* _Explore the material_
a) From the pgpool watchdog post, reproduce the passage starting with "Tue Oct 8 05:55:28" and going on through "in master/streaming mode.".
b) Answer these questions from the pgpool watchdog post:
(i) Which version of PostgreSQL does the replication set-up run?
(ii) Which operating system runs on all five servers?
(iii) How long after the crash test was there still no observed change of status?

[pgpool-general: 6726] Watchdog problem - crashed standby not being detected?

Tue Oct 8 05:55:28 JST 2019

Hello.

I think I've got a bit of a weird one here.

I've got a PostgreSQL 10.5 physical replication set-up running, with a 
primary database and a single standby server. Sitting on top of that is 
a three-node pgpool 4.0.4 cluster running with watchdog enabled and a 
delegate IP, in master/streaming mode.

All five servers are VMWare stretched clusters running on the same 
subnet, all running Redhat Linux 7.6.

All three pgpool nodes seem to be up and running OK and talking amongst 
themselves. I can communicate with the primary database via the VIP, 
pcp_watchdog_info shows information OK, verifies the quorum is up, the 
VIP is correctly assigned to the master node, and so forth. Shutting 
down any node results in that being detected by the other two nodes, and 
of course if the master is the node that is shutdown it fails over 
properly to one of the two standbys. No complaints on that end, all 
seems fine.

As part of a recent high availability and disaster recovery test we 
forced one of the pgpool standby servers down in an uncontrolled fashion 
to simulate a server crash. We were expecting pgpool to detect that it 
had lost the standby node. Instead we saw that the pgpool master and 
remaining standby server continued to believe the failed server was 
still up in standby, even with the server completely powered down. Even 
after 30 minutes or so, no observed change of status.

I am at a loss to understand this. Surely the remaining two nodes should 
have, hopefully quite quickly, noticed that they had lost contact with 
the downed server via the watchdog?

The watchdog parameters I've got set are these (below is an extract from 
the pgpool.conf of our third pgpool node, pgpool2, with servers, ports 
etc changed to protect the innocent :) )

* _Information supplied_

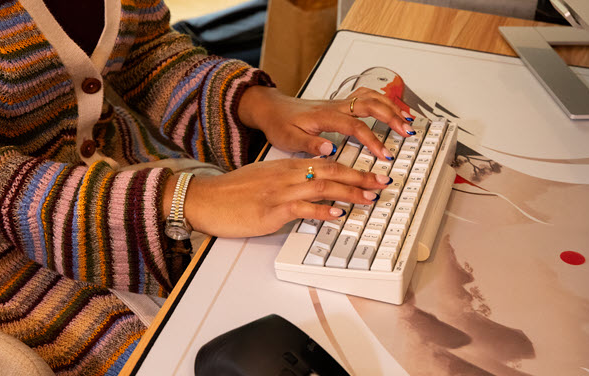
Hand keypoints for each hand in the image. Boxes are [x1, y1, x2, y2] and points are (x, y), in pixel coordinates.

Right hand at [167, 158, 392, 237]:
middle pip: (331, 171)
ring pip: (323, 186)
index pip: (327, 163)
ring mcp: (280, 191)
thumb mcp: (265, 178)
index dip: (353, 169)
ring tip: (370, 198)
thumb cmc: (233, 192)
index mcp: (287, 166)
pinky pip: (303, 208)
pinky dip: (322, 211)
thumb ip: (290, 180)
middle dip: (361, 177)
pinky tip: (337, 214)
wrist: (205, 198)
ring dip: (350, 192)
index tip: (372, 174)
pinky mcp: (272, 210)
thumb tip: (313, 190)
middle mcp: (287, 175)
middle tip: (383, 182)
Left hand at [238, 86, 415, 160]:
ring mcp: (340, 103)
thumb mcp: (289, 139)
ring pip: (372, 97)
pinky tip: (394, 109)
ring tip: (409, 119)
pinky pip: (367, 97)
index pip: (355, 126)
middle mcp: (335, 106)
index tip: (384, 154)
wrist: (271, 108)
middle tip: (407, 132)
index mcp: (325, 116)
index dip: (372, 140)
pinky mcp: (341, 104)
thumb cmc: (280, 124)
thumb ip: (310, 145)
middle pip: (371, 105)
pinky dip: (384, 101)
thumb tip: (330, 150)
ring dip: (392, 106)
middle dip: (392, 118)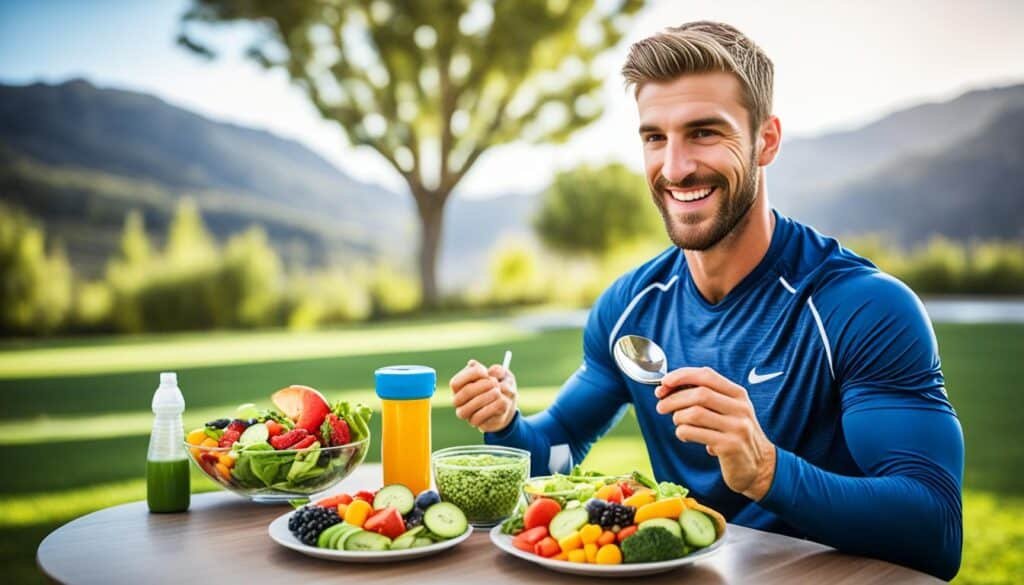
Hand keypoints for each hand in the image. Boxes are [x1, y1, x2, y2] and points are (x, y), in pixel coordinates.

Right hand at [449, 359, 517, 432]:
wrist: (506, 405)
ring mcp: (465, 413)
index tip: (485, 372)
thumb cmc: (499, 386)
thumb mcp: (502, 375)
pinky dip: (493, 407)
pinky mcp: (475, 422)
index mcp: (458, 386)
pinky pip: (479, 417)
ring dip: (487, 397)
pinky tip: (501, 401)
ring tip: (498, 392)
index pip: (456, 382)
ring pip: (469, 407)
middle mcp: (458, 400)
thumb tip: (492, 371)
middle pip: (465, 392)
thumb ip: (498, 370)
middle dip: (483, 385)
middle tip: (495, 382)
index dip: (471, 374)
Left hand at [655, 367, 775, 500]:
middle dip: (673, 398)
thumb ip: (705, 397)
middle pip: (699, 394)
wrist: (759, 466)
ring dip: (677, 417)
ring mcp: (736, 427)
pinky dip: (682, 432)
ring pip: (694, 413)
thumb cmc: (735, 435)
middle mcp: (740, 408)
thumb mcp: (728, 410)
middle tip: (661, 406)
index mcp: (738, 394)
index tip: (664, 382)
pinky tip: (685, 436)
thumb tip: (668, 387)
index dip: (682, 375)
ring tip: (677, 423)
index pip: (707, 375)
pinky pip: (694, 433)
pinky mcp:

* _Responses by item number_
a)
Tue Oct 8 05:55:28 JST 2019

Hello.

I think I've got a bit of a weird one here.

I've got a PostgreSQL 10.5 physical replication set-up running, with a 
primary database and a single standby server. Sitting on top of that is 
a three-node pgpool 4.0.4 cluster running with watchdog enabled and a 
delegate IP, in master/streaming mode.

b)
(i) PostgreSQL 10.5
(ii) Redhat Linux 7.6
(iii) About 30 minutes